* Provided data *
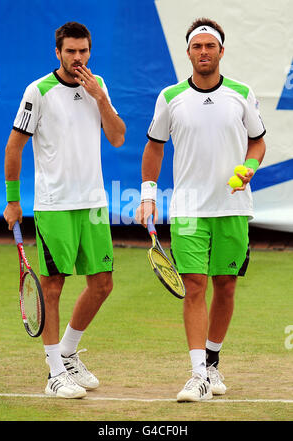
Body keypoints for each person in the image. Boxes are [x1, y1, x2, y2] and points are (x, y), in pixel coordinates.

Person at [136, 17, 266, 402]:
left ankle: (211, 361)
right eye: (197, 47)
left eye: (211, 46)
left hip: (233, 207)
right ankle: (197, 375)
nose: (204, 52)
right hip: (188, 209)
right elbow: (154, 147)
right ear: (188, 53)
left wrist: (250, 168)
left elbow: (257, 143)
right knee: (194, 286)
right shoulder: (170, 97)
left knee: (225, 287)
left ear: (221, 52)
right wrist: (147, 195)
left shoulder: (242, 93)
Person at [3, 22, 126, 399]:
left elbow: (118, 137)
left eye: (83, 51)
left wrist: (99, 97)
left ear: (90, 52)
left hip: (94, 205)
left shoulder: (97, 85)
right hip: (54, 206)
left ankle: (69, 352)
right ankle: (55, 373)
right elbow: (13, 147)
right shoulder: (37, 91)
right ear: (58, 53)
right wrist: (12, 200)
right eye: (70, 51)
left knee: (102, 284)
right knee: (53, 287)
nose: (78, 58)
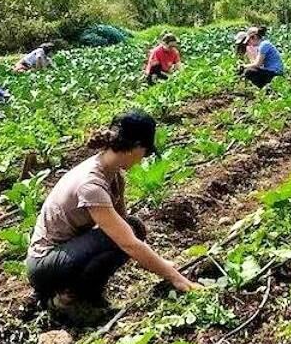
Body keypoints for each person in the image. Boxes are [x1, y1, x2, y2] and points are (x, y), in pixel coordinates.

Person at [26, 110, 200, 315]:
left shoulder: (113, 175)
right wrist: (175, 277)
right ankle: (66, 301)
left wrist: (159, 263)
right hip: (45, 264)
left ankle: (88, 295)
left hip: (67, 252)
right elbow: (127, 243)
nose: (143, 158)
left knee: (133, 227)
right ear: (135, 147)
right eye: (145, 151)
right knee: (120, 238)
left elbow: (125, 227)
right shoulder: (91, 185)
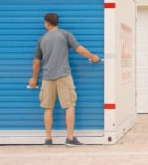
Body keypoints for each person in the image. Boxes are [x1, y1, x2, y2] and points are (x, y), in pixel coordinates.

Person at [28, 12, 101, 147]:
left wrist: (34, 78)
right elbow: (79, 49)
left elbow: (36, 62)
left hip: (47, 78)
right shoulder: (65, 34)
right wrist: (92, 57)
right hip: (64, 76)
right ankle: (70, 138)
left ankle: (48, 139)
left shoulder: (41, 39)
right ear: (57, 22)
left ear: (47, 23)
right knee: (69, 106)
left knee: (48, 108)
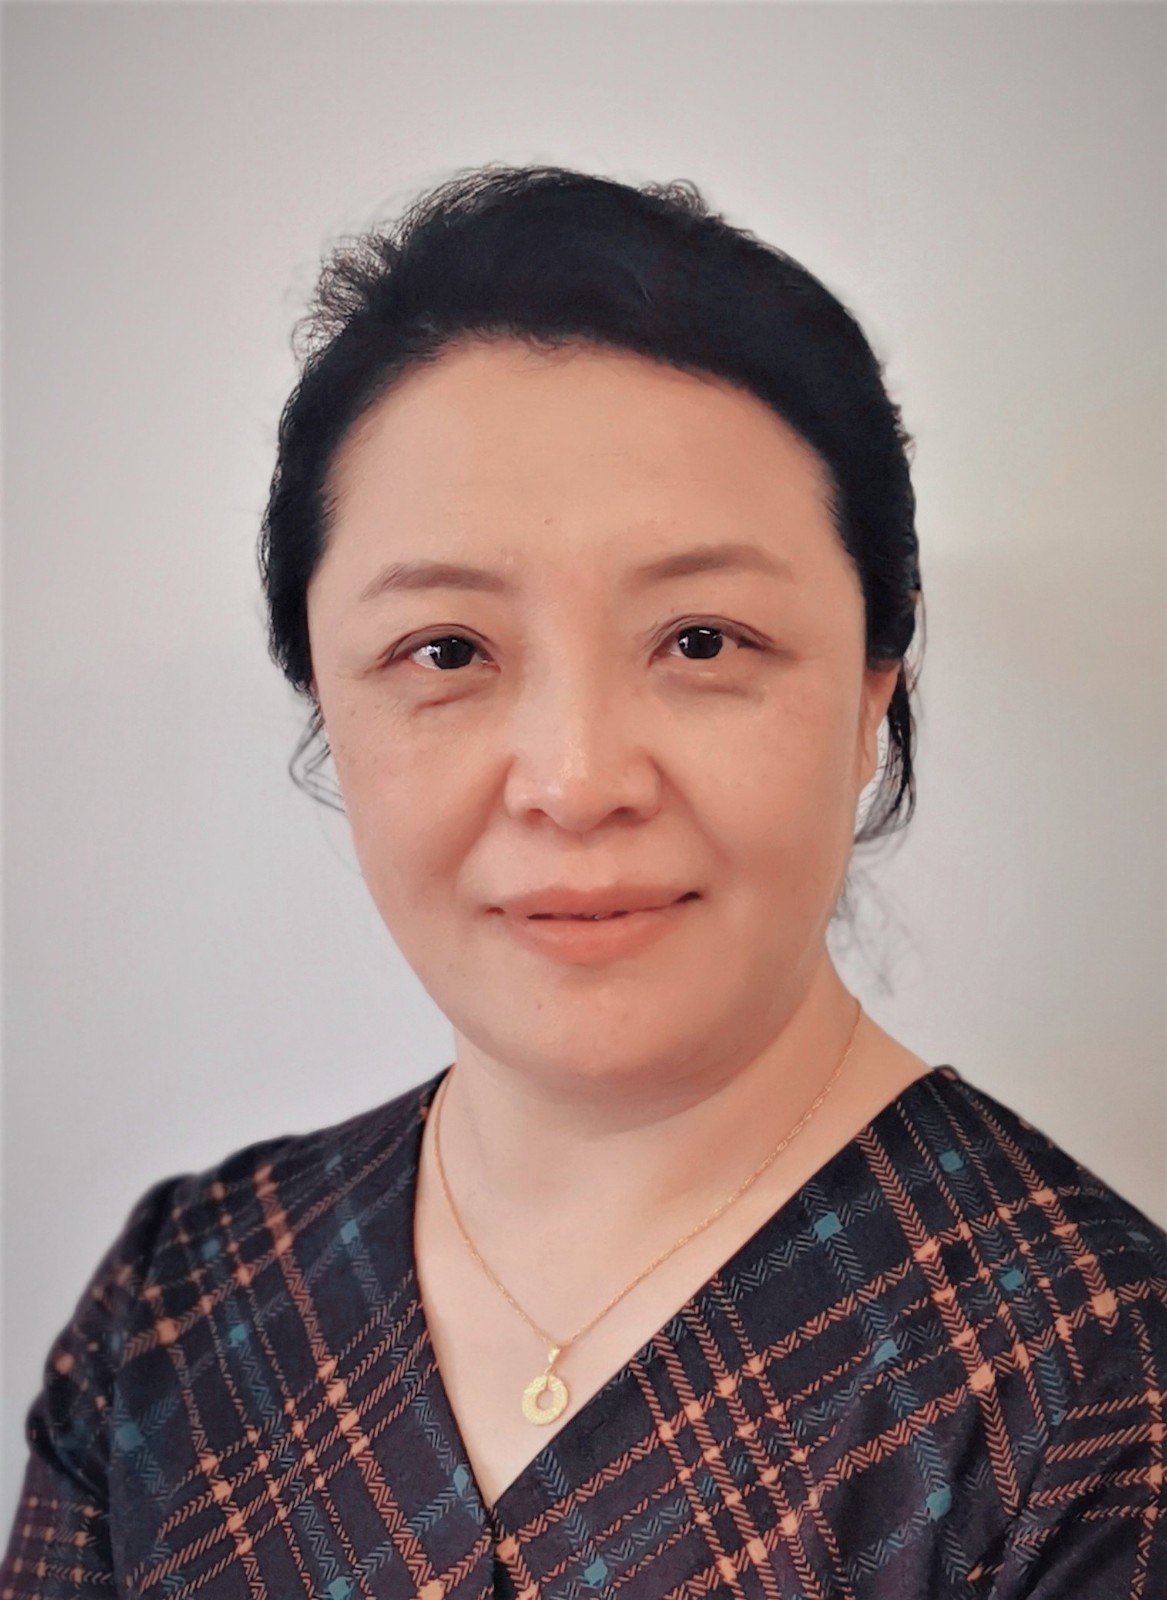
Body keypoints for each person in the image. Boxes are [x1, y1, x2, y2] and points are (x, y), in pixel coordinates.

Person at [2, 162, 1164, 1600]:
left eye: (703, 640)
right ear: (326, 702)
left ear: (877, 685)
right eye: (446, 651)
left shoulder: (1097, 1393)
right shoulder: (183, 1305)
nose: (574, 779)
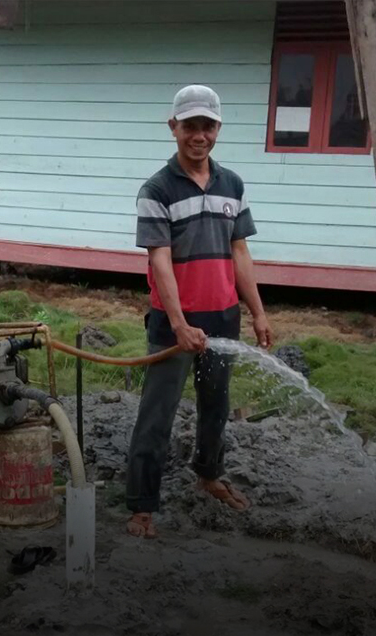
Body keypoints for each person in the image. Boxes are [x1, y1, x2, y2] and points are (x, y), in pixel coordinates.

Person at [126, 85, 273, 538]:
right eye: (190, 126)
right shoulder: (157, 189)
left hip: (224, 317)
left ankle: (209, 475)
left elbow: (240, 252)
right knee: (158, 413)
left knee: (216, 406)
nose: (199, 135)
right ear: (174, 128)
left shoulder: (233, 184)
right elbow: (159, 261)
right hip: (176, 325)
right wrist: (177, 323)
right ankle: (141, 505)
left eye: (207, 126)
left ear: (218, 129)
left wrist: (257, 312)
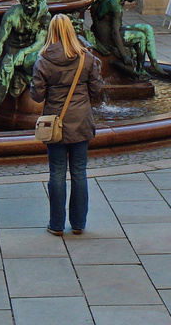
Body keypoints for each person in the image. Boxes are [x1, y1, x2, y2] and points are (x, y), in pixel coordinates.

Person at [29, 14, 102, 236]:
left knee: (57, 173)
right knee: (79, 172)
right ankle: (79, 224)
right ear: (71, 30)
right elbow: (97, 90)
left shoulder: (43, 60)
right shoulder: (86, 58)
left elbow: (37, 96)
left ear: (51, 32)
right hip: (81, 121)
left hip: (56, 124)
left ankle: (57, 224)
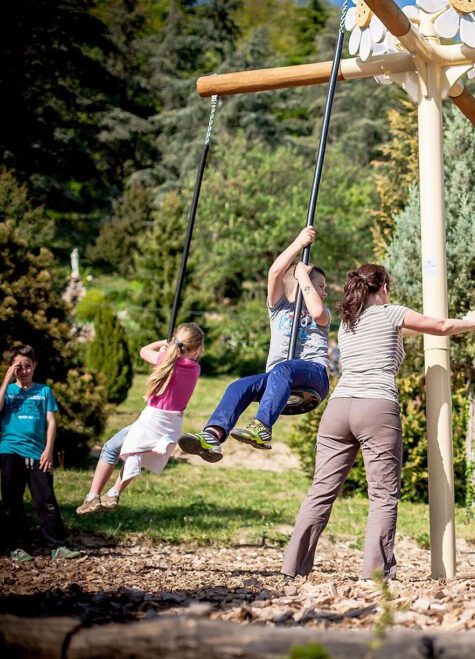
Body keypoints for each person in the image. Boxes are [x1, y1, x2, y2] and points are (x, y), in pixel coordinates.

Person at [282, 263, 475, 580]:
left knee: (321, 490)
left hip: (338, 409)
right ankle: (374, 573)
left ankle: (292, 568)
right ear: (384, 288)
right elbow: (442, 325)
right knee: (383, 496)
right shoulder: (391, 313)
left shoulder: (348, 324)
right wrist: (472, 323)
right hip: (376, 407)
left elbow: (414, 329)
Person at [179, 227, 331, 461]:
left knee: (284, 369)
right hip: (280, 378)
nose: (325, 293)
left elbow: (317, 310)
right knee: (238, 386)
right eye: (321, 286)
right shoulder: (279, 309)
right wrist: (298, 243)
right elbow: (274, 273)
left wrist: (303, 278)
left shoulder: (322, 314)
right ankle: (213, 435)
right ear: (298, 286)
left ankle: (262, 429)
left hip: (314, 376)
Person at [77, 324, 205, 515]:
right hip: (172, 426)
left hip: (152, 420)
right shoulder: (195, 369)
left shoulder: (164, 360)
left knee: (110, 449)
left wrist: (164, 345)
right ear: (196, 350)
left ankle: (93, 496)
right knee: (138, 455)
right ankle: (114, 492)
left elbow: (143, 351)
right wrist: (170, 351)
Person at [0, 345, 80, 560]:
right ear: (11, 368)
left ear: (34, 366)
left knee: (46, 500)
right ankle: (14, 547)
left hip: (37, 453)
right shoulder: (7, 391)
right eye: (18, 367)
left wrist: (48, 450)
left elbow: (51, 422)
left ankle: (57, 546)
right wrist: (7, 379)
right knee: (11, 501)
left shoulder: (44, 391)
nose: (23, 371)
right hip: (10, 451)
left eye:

* Exercise instructions *
Restate all of the material word for word. Keep out every picture.

* Written response *
Body keypoints for each person in the image. Boxes are [x1, y1, x2, y2] and points are (x, y), in pixel coordinates.

Person at [136, 17, 266, 402]:
left ankle: (211, 361)
right eye: (197, 47)
left eye: (211, 46)
left hip: (233, 207)
right ankle: (197, 375)
nose: (204, 52)
right hip: (188, 209)
right elbow: (154, 147)
right ear: (188, 53)
left wrist: (250, 168)
left elbow: (257, 143)
right knee: (194, 286)
right shoulder: (170, 97)
left knee: (225, 287)
left ear: (221, 52)
right wrist: (147, 195)
left shoulder: (242, 93)
Person at [3, 22, 126, 399]:
left elbow: (118, 137)
left eye: (83, 51)
left wrist: (99, 97)
left ear: (90, 52)
left hip: (94, 205)
left shoulder: (97, 85)
right hip: (54, 206)
left ankle: (69, 352)
right ankle: (55, 373)
right elbow: (13, 147)
right shoulder: (37, 91)
right ear: (58, 53)
right wrist: (12, 200)
right eye: (70, 51)
left knee: (102, 284)
right knee: (53, 287)
nose: (78, 58)
Body keypoints for each person in the image. Boxes are [x1, y1, x2, y2] and points are (x, y), in pixel coordinates.

Person at [26, 110, 200, 315]:
left shoulder: (113, 175)
right wrist: (175, 277)
right ankle: (66, 301)
left wrist: (159, 263)
right hip: (45, 264)
left ankle: (88, 295)
left hip: (67, 252)
right elbow: (127, 243)
nose: (143, 158)
left knee: (133, 227)
right ear: (135, 147)
right eye: (145, 151)
right knee: (120, 238)
left elbow: (125, 227)
right shoulder: (91, 185)
Body keypoints for each person in the image. Boxes are [x1, y1, x2, y2] and points are (x, y), in pixel coordinates.

Person at [28, 12, 101, 147]:
left wrist: (34, 78)
right elbow: (79, 49)
left elbow: (36, 62)
left hip: (47, 78)
right shoulder: (65, 34)
right wrist: (92, 57)
right hip: (64, 76)
right ankle: (70, 138)
left ankle: (48, 139)
left shoulder: (41, 39)
right ear: (57, 22)
left ear: (47, 23)
right knee: (69, 106)
left knee: (48, 108)
Body keypoints for each person in the image. Boxes are [x1, y1, x2, y2] and points are (x, y), in pixel coordinates.

Person at [2, 162, 1164, 1600]:
left eye: (703, 640)
right ear: (326, 702)
left ear: (877, 685)
right eye: (446, 651)
left shoulder: (1097, 1393)
right shoulder: (183, 1305)
nose: (574, 779)
Body keypoints for each person in the image. Boxes are [x1, y1, x2, y2] and points are (x, y), in pixel coordinates.

Person at [126, 85, 273, 538]:
right eye: (190, 126)
right shoulder: (157, 189)
left hip: (224, 317)
left ankle: (209, 475)
left elbow: (240, 252)
right knee: (158, 413)
left knee: (216, 406)
nose: (199, 135)
right ear: (174, 128)
left shoulder: (233, 184)
right elbow: (159, 261)
right hip: (176, 325)
right wrist: (177, 323)
right ankle: (141, 505)
left eye: (207, 126)
left ear: (218, 129)
left wrist: (257, 312)
Body keypoints for each person in the image. Boxes are [x1, y1, x2, y2] and points are (x, y), in pixel coordinates.

Person at [29, 14, 102, 236]:
left knee: (57, 173)
right knee: (79, 172)
right ankle: (79, 224)
right ear: (71, 30)
right elbow: (97, 90)
left shoulder: (43, 60)
right shoulder: (86, 58)
left elbow: (37, 96)
left ear: (51, 32)
right hip: (81, 121)
left hip: (56, 124)
left ankle: (57, 224)
Body keypoints for each person in the image. Boxes are [x1, y1, x2, y2] and points are (x, y), in pixel coordinates.

Person at [282, 263, 475, 580]:
left knee: (321, 490)
left hip: (338, 409)
right ankle: (374, 573)
left ankle: (292, 568)
right ear: (384, 288)
right elbow: (442, 325)
right knee: (383, 496)
right shoulder: (391, 313)
left shoulder: (348, 324)
right wrist: (472, 323)
right hip: (376, 407)
left elbow: (414, 329)
Person at [179, 227, 331, 461]:
left knee: (284, 369)
right hip: (280, 378)
nose: (325, 293)
left elbow: (317, 310)
right knee: (238, 386)
right eye: (321, 286)
right shoulder: (279, 309)
right wrist: (298, 243)
right elbow: (274, 273)
left wrist: (303, 278)
left shoulder: (322, 314)
right ankle: (213, 435)
right ear: (298, 286)
left ankle: (262, 429)
left hip: (314, 376)
Person at [77, 324, 205, 515]:
right hip: (172, 426)
left hip: (152, 420)
right shoulder: (195, 369)
left shoulder: (164, 360)
left knee: (110, 449)
left wrist: (164, 345)
right ear: (196, 350)
left ankle: (93, 496)
right knee: (138, 455)
right ankle: (114, 492)
left elbow: (143, 351)
right wrist: (170, 351)
Person at [0, 345, 80, 560]:
right ear: (11, 368)
left ear: (34, 366)
left knee: (46, 500)
right ankle: (14, 547)
left hip: (37, 453)
right shoulder: (7, 391)
right eye: (18, 367)
left wrist: (48, 450)
left elbow: (51, 422)
left ankle: (57, 546)
right wrist: (7, 379)
right knee: (11, 501)
left shoulder: (44, 391)
nose: (23, 371)
right hip: (10, 451)
left eye:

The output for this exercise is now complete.